Jason stared, horrified, at the blood trickling from Julia’s mouth. He placed his finger gently over her lips, willing back the sobs that were racking his chest. Julia smiled weakly up at him as she lost consciousness.
“I’ve loved you forever, Julia De Vere.”
Jason clasped her to his chest, tears streaming down his unshaven cheeks, and gently smoothed her matted hair.
“I’ve loved you forever, Jules,” he sobbed, rocking her as he would a small child. “Loved you forever.”
Alex looked at Jason, horrified. “I’m so sorry, Uncle Jas.”
Very slowly Jason laid Julia down next to the medic, who sat beside Assaf, making a flutter valve.
Jason watched the lights of the Apaches as they approached within firing range again.
“They’ll shoot us down this time,” Alex said. “They’re going to blow us out of the sky.”
Jason grabbed Assaf’s handgun from his belt. “Drop me,” he ordered.
He pointed the gun straight at Assaf and the pilots, his hands trembling.
“Use me as a diversion. I’m the one they’re after.”
“No, Mr. De Vere.” Assaf’s tone was even. “I can’t let you do that.”

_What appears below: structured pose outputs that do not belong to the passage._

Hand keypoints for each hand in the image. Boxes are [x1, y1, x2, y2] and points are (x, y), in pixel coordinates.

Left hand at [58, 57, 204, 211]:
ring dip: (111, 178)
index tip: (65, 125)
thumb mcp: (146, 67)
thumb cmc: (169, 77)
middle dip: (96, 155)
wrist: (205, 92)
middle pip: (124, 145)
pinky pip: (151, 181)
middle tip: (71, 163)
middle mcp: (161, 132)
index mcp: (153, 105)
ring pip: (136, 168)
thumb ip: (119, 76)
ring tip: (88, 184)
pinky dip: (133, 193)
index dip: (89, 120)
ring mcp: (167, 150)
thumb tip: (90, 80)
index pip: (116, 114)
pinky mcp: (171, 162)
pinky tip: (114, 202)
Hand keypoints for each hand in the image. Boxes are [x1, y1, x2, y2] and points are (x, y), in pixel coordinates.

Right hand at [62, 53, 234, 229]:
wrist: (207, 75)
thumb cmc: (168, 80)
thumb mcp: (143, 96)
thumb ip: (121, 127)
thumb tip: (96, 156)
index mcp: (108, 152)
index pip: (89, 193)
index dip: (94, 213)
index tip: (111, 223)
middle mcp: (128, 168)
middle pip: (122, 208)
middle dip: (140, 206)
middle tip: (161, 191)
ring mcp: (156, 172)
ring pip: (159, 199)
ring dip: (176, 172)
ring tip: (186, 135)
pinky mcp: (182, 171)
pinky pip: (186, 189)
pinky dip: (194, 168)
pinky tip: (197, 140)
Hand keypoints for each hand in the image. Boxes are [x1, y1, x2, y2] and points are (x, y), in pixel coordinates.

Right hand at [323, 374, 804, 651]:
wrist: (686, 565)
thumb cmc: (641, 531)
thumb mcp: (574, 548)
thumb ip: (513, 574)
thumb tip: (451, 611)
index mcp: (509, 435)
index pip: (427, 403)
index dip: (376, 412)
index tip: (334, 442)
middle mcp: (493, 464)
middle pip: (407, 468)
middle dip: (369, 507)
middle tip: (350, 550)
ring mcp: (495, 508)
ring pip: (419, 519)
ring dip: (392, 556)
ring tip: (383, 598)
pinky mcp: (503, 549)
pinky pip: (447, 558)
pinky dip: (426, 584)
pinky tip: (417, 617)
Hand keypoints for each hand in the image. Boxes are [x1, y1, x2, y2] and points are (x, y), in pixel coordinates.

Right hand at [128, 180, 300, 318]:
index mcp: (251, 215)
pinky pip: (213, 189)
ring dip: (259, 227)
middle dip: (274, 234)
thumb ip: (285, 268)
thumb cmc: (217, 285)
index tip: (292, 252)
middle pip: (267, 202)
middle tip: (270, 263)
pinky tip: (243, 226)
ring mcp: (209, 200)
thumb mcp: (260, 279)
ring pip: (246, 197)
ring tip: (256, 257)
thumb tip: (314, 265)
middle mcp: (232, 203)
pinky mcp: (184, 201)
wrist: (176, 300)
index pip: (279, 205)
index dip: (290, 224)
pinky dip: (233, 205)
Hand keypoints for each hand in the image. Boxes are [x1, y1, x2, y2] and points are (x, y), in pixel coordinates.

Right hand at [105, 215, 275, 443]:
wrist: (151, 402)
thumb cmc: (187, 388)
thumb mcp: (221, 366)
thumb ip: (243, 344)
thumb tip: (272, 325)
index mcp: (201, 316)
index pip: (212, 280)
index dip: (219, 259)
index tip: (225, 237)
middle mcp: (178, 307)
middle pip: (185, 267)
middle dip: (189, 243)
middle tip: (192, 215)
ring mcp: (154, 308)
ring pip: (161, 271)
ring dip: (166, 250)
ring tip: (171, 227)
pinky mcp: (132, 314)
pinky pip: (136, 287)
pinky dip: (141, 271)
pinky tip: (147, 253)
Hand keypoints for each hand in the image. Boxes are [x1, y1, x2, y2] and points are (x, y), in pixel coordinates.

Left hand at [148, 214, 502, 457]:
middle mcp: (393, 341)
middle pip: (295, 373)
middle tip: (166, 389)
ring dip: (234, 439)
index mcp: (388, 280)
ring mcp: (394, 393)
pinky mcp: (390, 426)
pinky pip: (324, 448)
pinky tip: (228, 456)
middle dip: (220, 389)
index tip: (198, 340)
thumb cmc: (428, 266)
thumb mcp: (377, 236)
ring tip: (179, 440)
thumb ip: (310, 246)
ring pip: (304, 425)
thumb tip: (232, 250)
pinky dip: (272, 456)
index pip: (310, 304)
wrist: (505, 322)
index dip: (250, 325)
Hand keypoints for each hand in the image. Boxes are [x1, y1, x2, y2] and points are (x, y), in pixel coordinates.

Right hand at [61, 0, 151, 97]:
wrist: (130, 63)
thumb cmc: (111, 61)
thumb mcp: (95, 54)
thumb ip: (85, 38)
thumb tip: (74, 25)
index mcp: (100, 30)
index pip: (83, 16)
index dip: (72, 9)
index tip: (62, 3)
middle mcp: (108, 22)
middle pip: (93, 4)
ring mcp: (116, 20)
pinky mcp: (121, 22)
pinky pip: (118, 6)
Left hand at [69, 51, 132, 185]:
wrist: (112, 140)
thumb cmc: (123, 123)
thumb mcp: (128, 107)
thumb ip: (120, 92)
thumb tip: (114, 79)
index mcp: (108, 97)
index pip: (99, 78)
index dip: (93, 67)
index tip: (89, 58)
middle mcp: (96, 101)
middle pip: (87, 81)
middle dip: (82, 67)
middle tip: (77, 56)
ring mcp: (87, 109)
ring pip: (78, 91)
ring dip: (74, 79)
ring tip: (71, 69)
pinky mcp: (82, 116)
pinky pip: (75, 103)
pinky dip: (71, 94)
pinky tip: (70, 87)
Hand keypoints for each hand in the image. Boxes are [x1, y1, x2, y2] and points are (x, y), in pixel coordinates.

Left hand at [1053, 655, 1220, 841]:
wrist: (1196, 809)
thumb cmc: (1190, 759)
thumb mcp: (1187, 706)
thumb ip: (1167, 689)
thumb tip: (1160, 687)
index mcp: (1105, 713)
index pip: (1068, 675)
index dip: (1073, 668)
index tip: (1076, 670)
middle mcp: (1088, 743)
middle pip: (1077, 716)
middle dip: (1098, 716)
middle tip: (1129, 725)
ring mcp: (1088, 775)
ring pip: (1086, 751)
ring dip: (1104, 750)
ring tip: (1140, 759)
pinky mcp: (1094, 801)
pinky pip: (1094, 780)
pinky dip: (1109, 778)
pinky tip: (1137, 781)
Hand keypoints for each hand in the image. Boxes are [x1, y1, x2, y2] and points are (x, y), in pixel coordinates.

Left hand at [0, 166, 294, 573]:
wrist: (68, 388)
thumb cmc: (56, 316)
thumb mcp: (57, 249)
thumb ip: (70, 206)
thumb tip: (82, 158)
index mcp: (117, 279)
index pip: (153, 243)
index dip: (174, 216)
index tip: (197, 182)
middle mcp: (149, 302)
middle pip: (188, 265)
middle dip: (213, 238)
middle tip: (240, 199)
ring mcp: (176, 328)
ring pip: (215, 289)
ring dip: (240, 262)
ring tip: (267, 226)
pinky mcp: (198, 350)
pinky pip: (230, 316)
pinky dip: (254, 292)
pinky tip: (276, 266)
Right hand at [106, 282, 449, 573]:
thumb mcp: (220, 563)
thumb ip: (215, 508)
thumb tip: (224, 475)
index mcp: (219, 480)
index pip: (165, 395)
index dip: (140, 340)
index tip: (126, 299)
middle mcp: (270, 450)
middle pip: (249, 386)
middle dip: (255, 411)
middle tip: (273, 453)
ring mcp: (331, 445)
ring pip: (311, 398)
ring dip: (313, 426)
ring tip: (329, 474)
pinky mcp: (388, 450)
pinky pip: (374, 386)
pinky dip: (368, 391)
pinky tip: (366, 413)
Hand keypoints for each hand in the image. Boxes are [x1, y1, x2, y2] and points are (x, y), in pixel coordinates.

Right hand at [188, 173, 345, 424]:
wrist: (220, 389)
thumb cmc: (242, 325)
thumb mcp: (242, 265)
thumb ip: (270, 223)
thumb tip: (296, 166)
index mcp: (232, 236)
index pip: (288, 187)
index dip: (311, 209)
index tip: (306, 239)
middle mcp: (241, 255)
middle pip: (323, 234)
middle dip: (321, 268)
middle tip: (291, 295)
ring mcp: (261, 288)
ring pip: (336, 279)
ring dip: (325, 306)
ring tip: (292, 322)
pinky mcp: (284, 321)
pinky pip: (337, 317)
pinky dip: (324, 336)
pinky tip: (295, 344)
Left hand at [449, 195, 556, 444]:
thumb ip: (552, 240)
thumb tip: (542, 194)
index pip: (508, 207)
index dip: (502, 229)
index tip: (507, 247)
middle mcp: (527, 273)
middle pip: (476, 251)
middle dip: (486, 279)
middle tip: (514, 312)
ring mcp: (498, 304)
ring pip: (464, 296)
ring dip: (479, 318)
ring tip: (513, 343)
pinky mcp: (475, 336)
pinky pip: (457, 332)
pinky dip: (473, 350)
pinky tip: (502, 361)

“Drop me right here on the street, General. Now.” Jason looked down at Julia, then up at the general.
“Or I’ll blast your head off.” His hands shook. “You know I’ll do it, Assaf.”
Assaf studied Jason intently, then nodded to the pilot. “Do as Mr. De Vere says,” he said softly.
Jason glanced over at Julia. She had stopped breathing. He looked into Assaf’s eyes. “Get Julia to the Hadassah Hospital now.”
Assaf nodded.
“Sorry about this, General.”
The helicopter descended rapidly, and Assaf opened the door.
“May the Hebrew be with you,” he whispered.
Jason jumped down onto the grassy expanse of the park opposite the Waldorf Astoria Jerusalem and stumbled up onto his feet. The helicopter disappeared as the Apaches started to descend toward him.